Religious leaders are at least partly responsible for provoking the violence: yesterday, in mosques, they called the faithful to gather outside the Jamia Madni Masjid, the central mosque, where they urged them to act against Christians. In fiery speeches, the leaders provoked the mob to set to fire each and every Christian place of worship.
Carrying out these orders, the crowd first sacked the house of Yousaf Masih and later his brother's. Then they headed for the Presbyterian Church, setting the building, books and the house of the local pastor, Tajamal Perveiz, on fire. The enraged group then went to the Catholic Church of Holy Spirit and adjacent nun's convent and vandalized them as well as the residence of Fr Semson Dilawar, parish priest of Sangla Hill parish.
The crowd of some 2,000 Muslims also caused severe damage to the Saint Anthony primary and High Schools, destroying its furniture, record, laboratories and library.

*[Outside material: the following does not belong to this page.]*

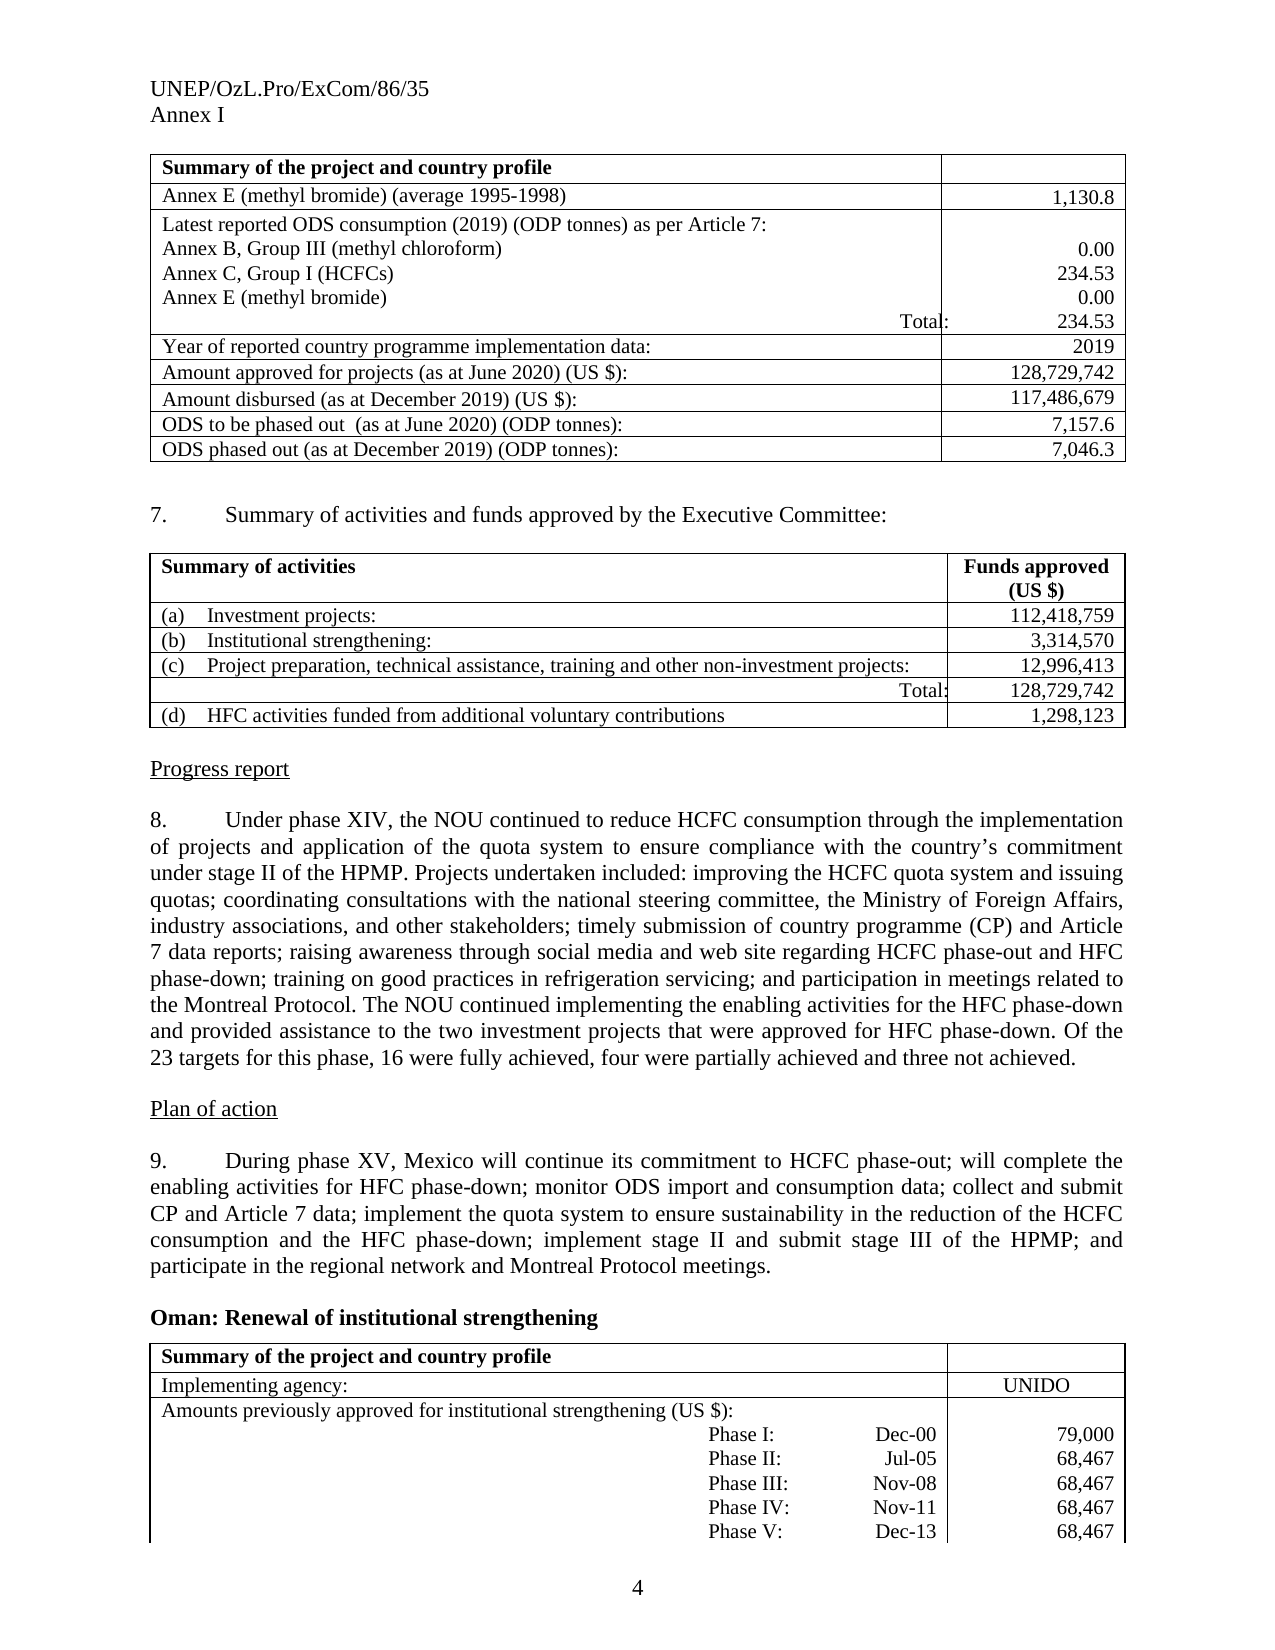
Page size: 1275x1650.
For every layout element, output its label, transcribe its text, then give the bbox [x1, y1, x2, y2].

The Church of the Salvation Army was also damaged.
A Christian MP, Akram Gill, pointed a finger at the police: he telephoned the forces of order to call for protection for Christians but got no help. Anwar Sohail, who also witnessed the incidents, told AsiaNews that "police were there when the mob came to attack the Catholic Church but they fled away and let the protesters enter the Church".
The Justice and Peace Commission issued a statement saying that "the local police seem to be party in this act of terror and using religion for hatred against the religious minorities". Thus, "an immediate judicial inquiry should be made called to establish the causes, effects, and responsibility of these shameful incidents. Moreover, a strict action should be taken against the policemen for their criminal negligence."
The statement said the "blasphemy laws are main sources and tools for creating social, sectarian and inter-religious disharmony in the country. It is negligence on the part of the ministries, department responsible, who allow the misuse at such a large scale causing huge amount of injustice." The Commission therefore calls on the government to "take affirmative steps to educate masses about tolerance and peace, remove religious biases in the syllabus and media policy and repeal discriminatory laws."
Justice and Peace recalled that many Christian organizations are working alongside other Pakistanis to deliver aid to earthquake survivors. "At a time when we need solidarity from all over the world, this lawlessness is a bad news for the country.